---------- DATA LINES

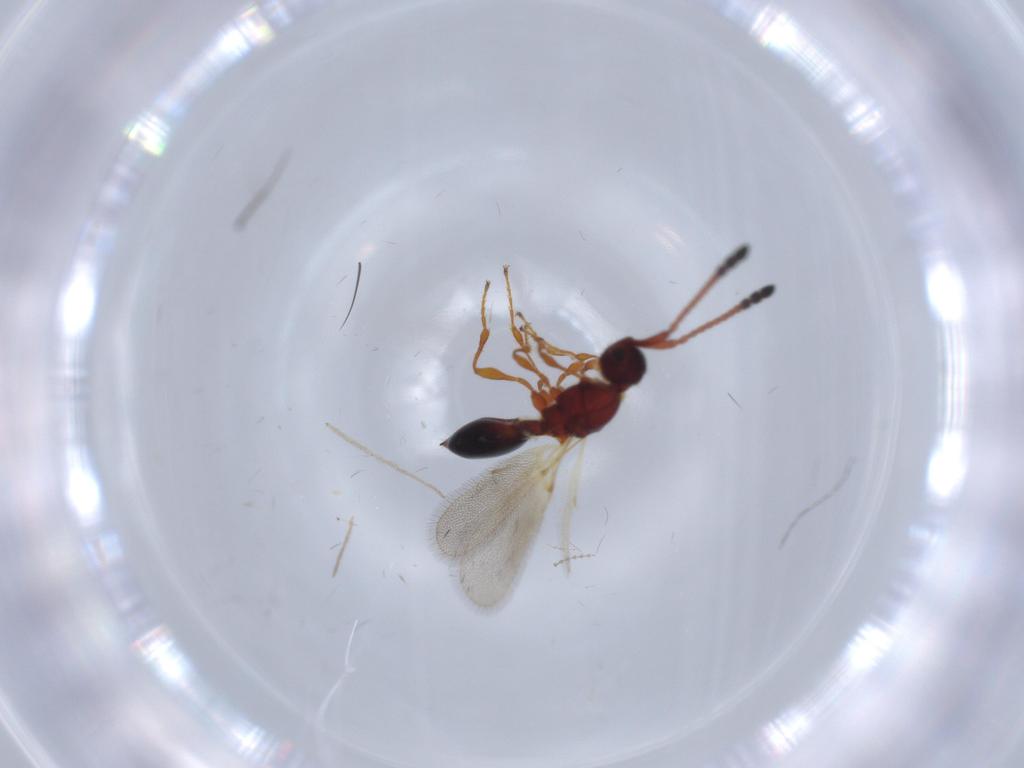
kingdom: Animalia
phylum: Arthropoda
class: Insecta
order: Hymenoptera
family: Diapriidae
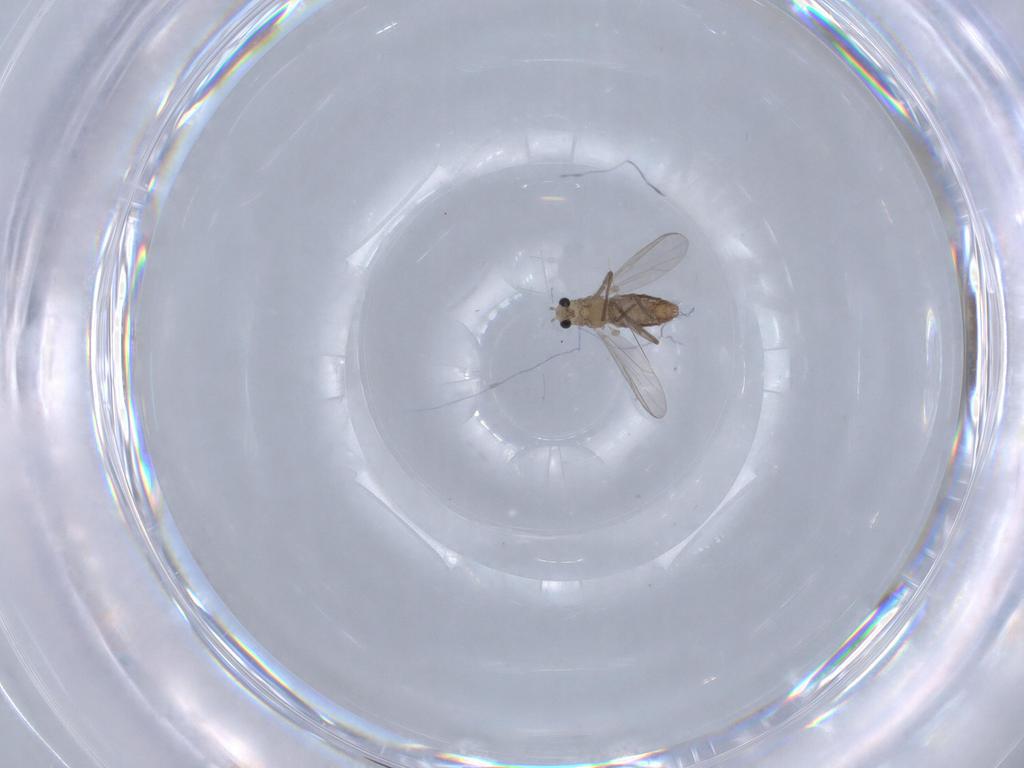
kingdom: Animalia
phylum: Arthropoda
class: Insecta
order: Diptera
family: Chironomidae
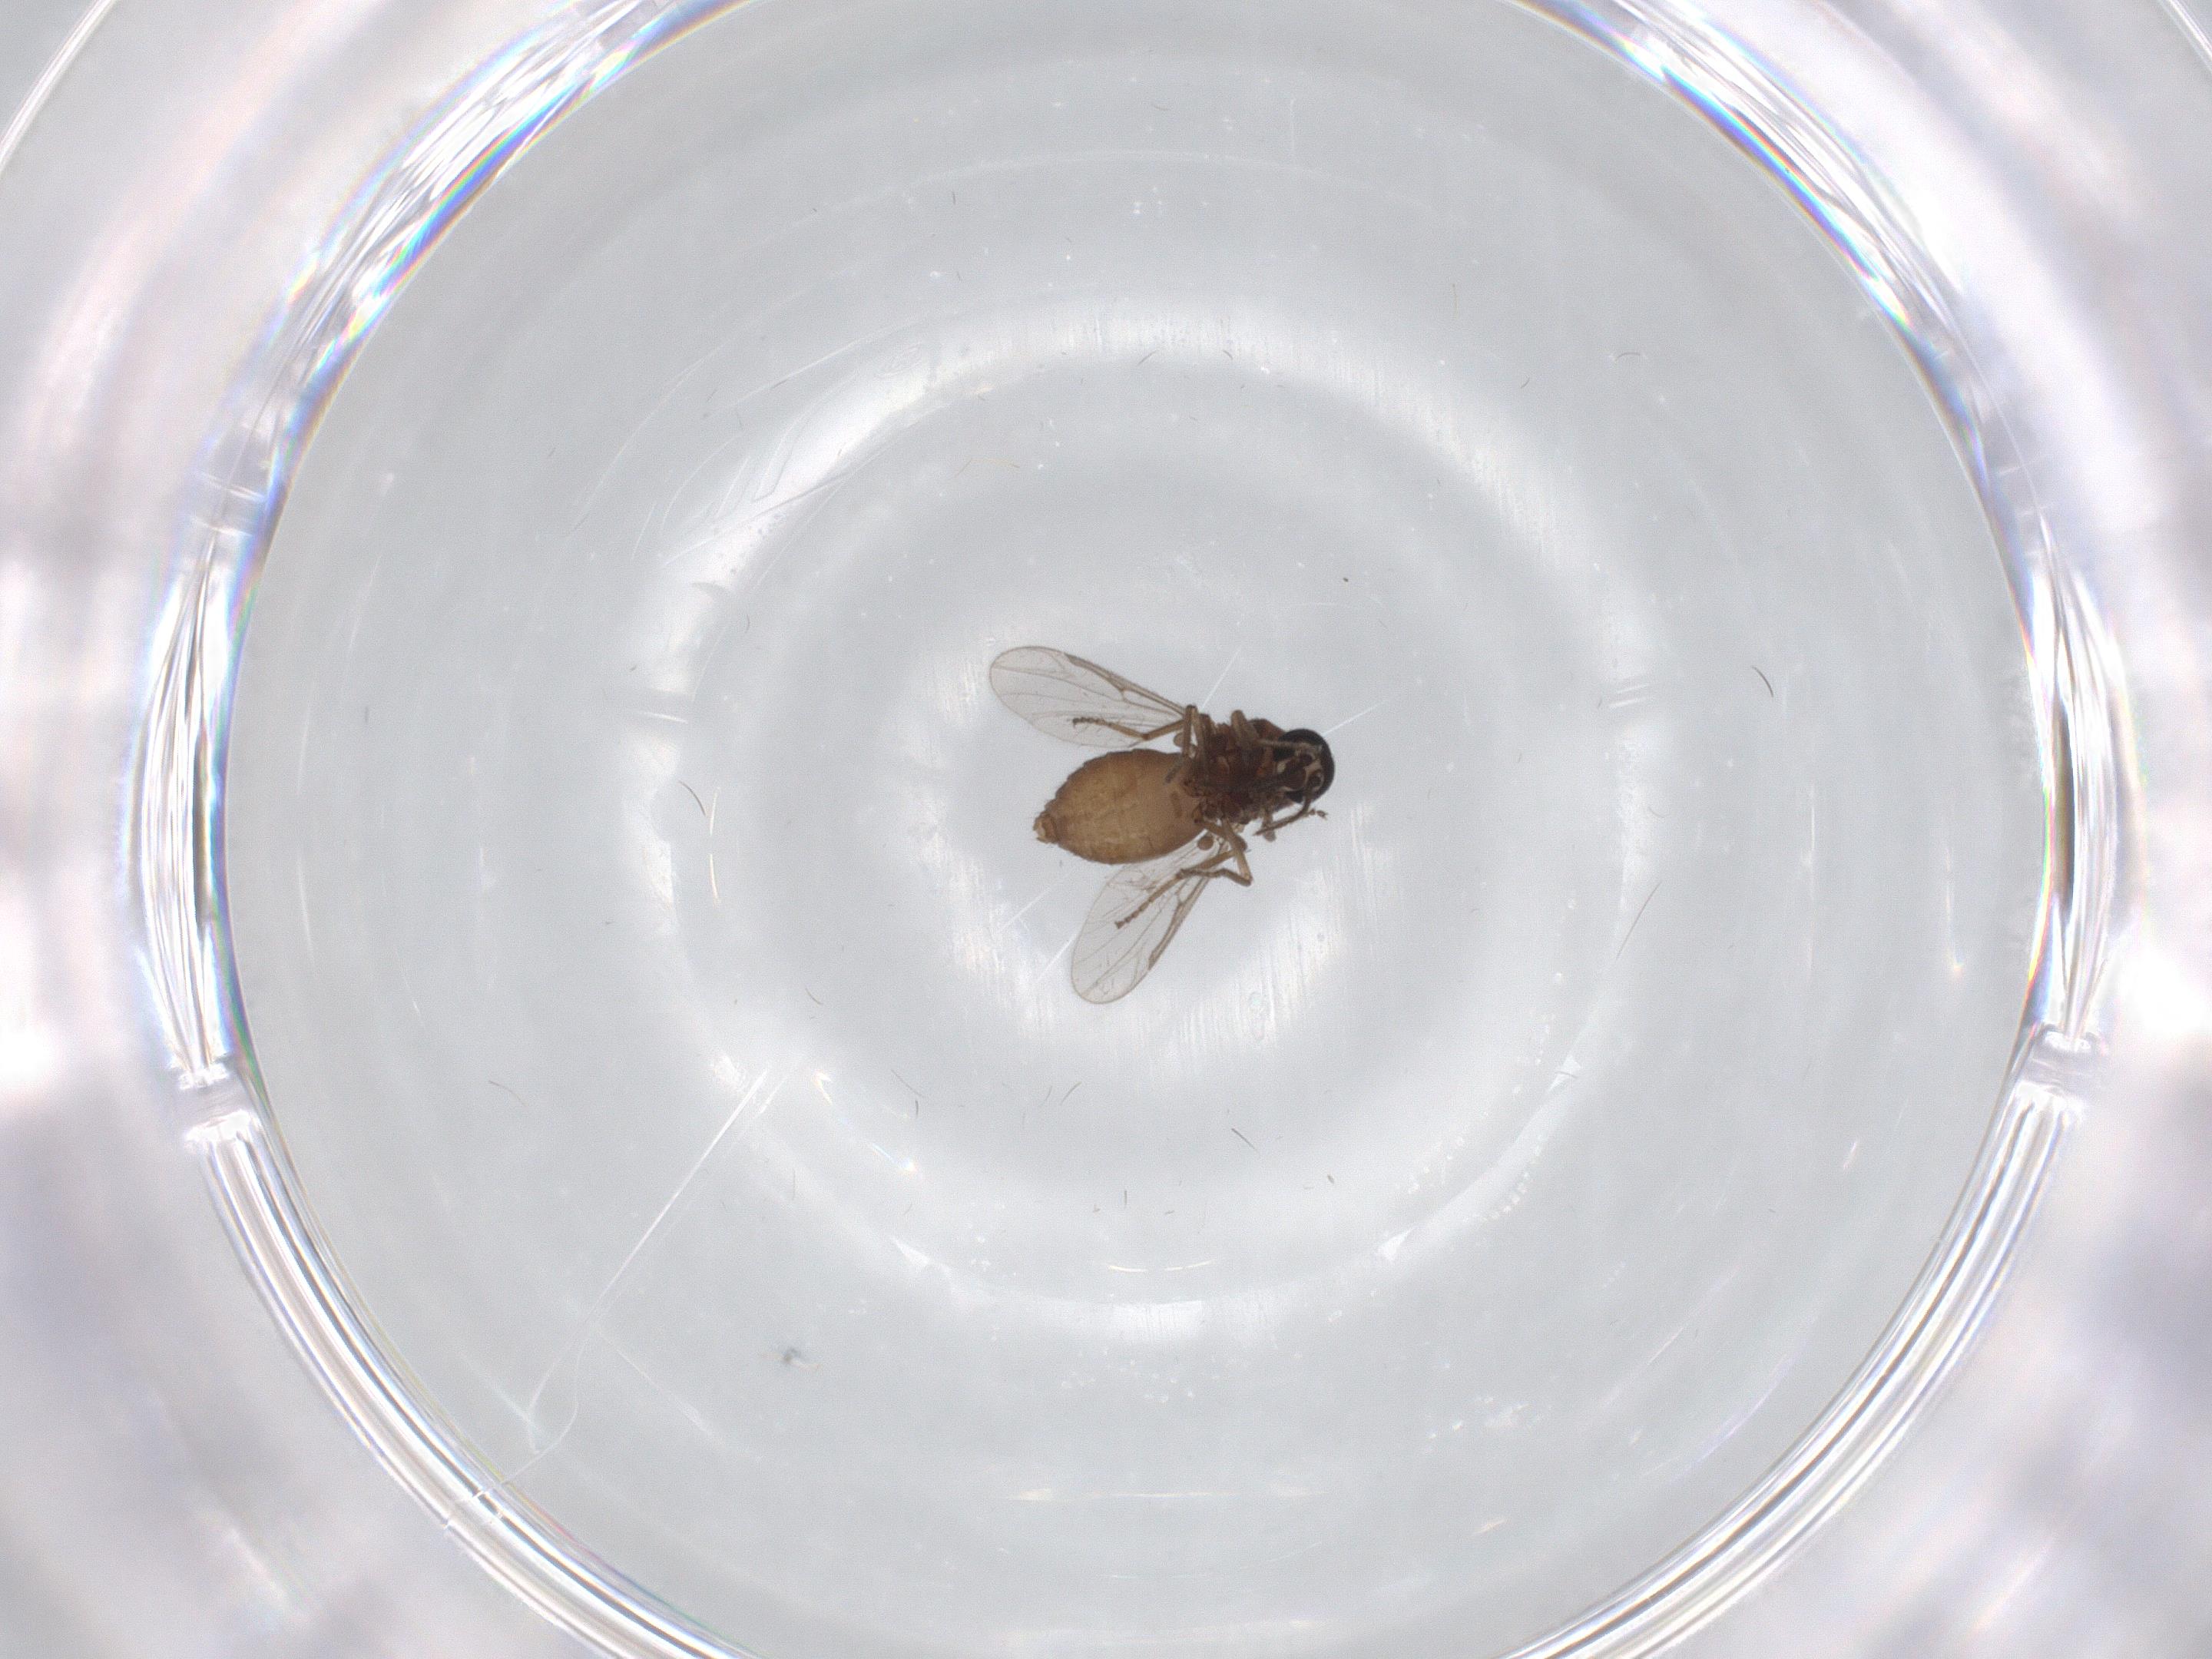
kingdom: Animalia
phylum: Arthropoda
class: Insecta
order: Diptera
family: Ceratopogonidae
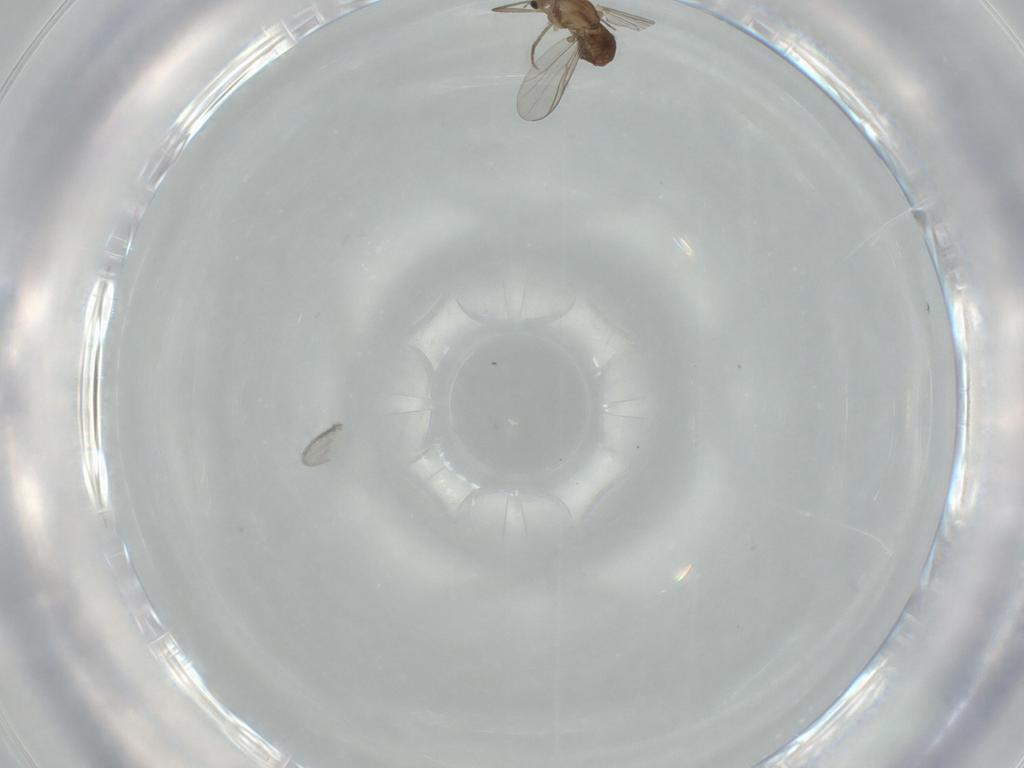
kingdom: Animalia
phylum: Arthropoda
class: Insecta
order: Diptera
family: Chironomidae
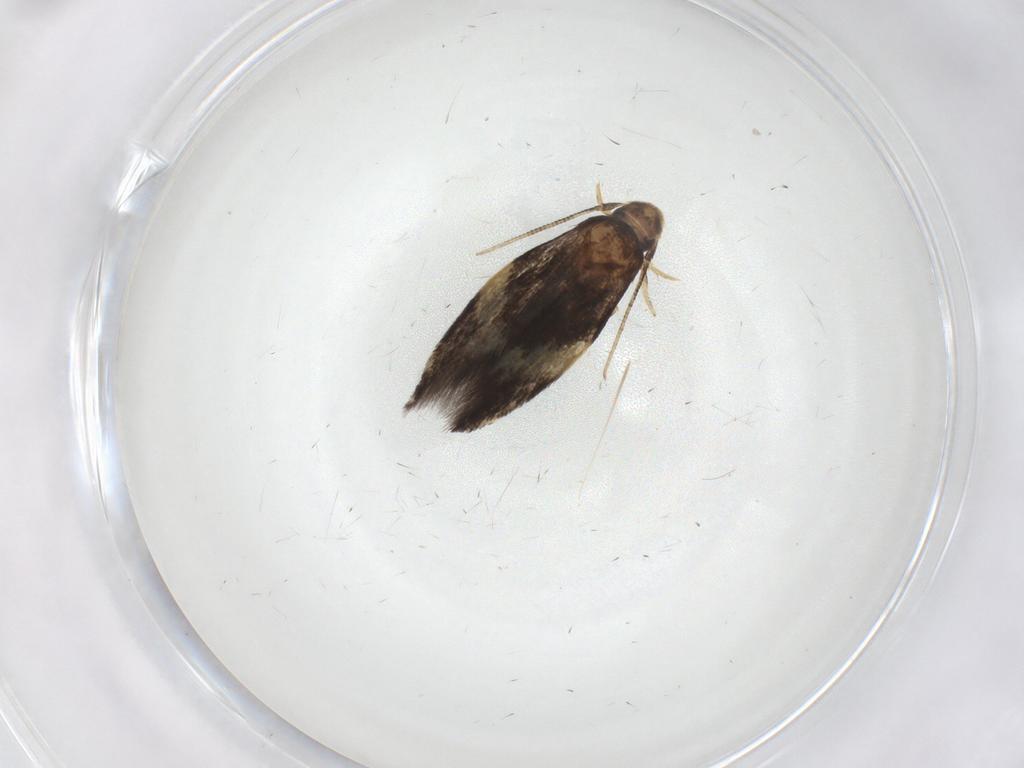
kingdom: Animalia
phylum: Arthropoda
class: Insecta
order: Lepidoptera
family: Gelechiidae
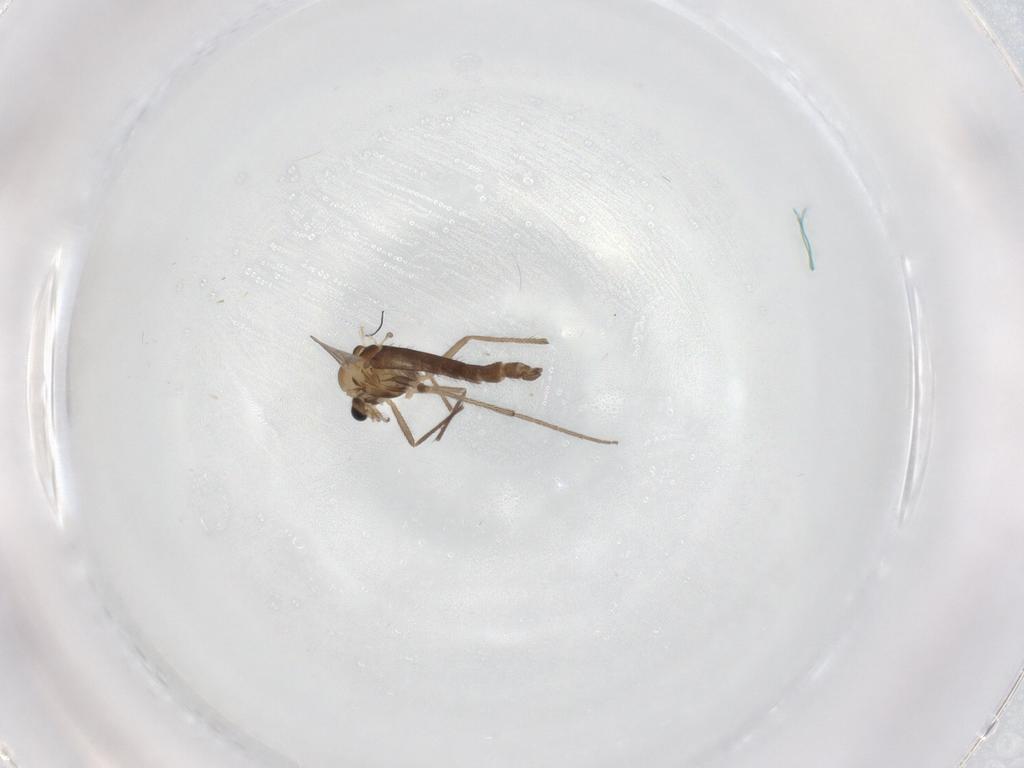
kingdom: Animalia
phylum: Arthropoda
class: Insecta
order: Diptera
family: Chironomidae
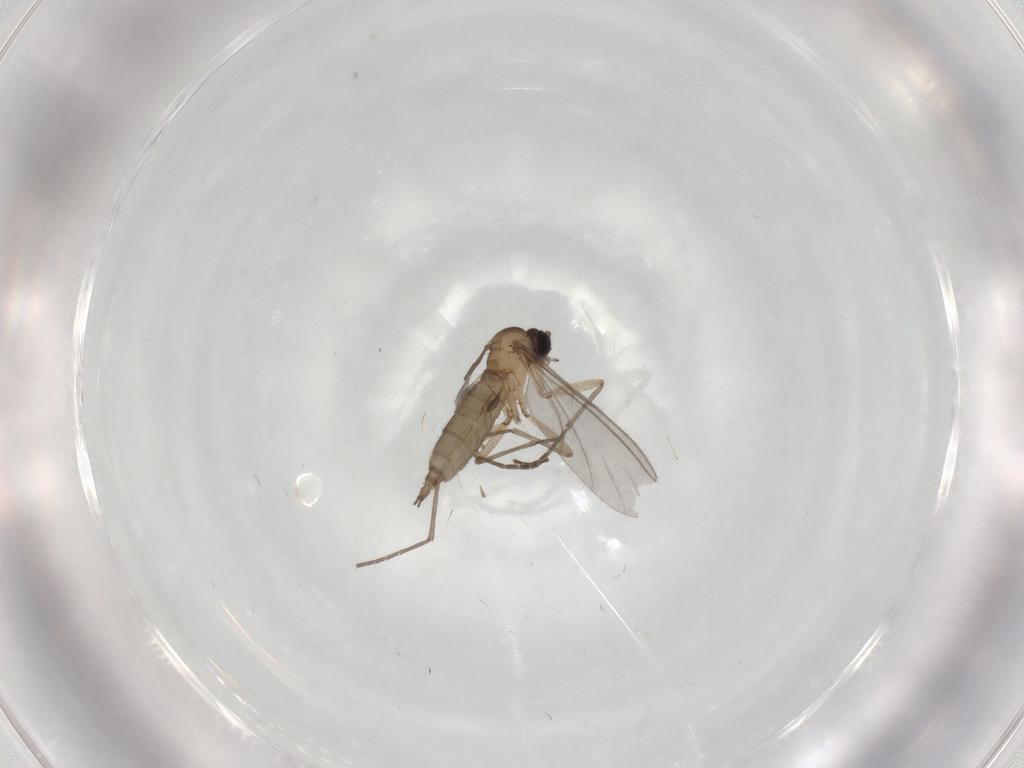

--------------------

### WHAT IS REQUIRED:
Recast the text lines of the material above as a JSON list of strings, one string per line. Skip blank lines and leave out the pictures.

### THE SOLUTION:
[
  "kingdom: Animalia",
  "phylum: Arthropoda",
  "class: Insecta",
  "order: Hymenoptera",
  "family: Diapriidae",
  "kingdom: Animalia",
  "phylum: Arthropoda",
  "class: Insecta",
  "order: Diptera",
  "family: Chironomidae",
  "kingdom: Animalia",
  "phylum: Arthropoda",
  "class: Insecta",
  "order: Diptera",
  "family: Ceratopogonidae",
  "kingdom: Animalia",
  "phylum: Arthropoda",
  "class: Insecta",
  "order: Diptera",
  "family: Chironomidae",
  "kingdom: Animalia",
  "phylum: Arthropoda",
  "class: Insecta",
  "order: Lepidoptera",
  "family: Gelechiidae",
  "kingdom: Animalia",
  "phylum: Arthropoda",
  "class: Insecta",
  "order: Diptera",
  "family: Chironomidae"
]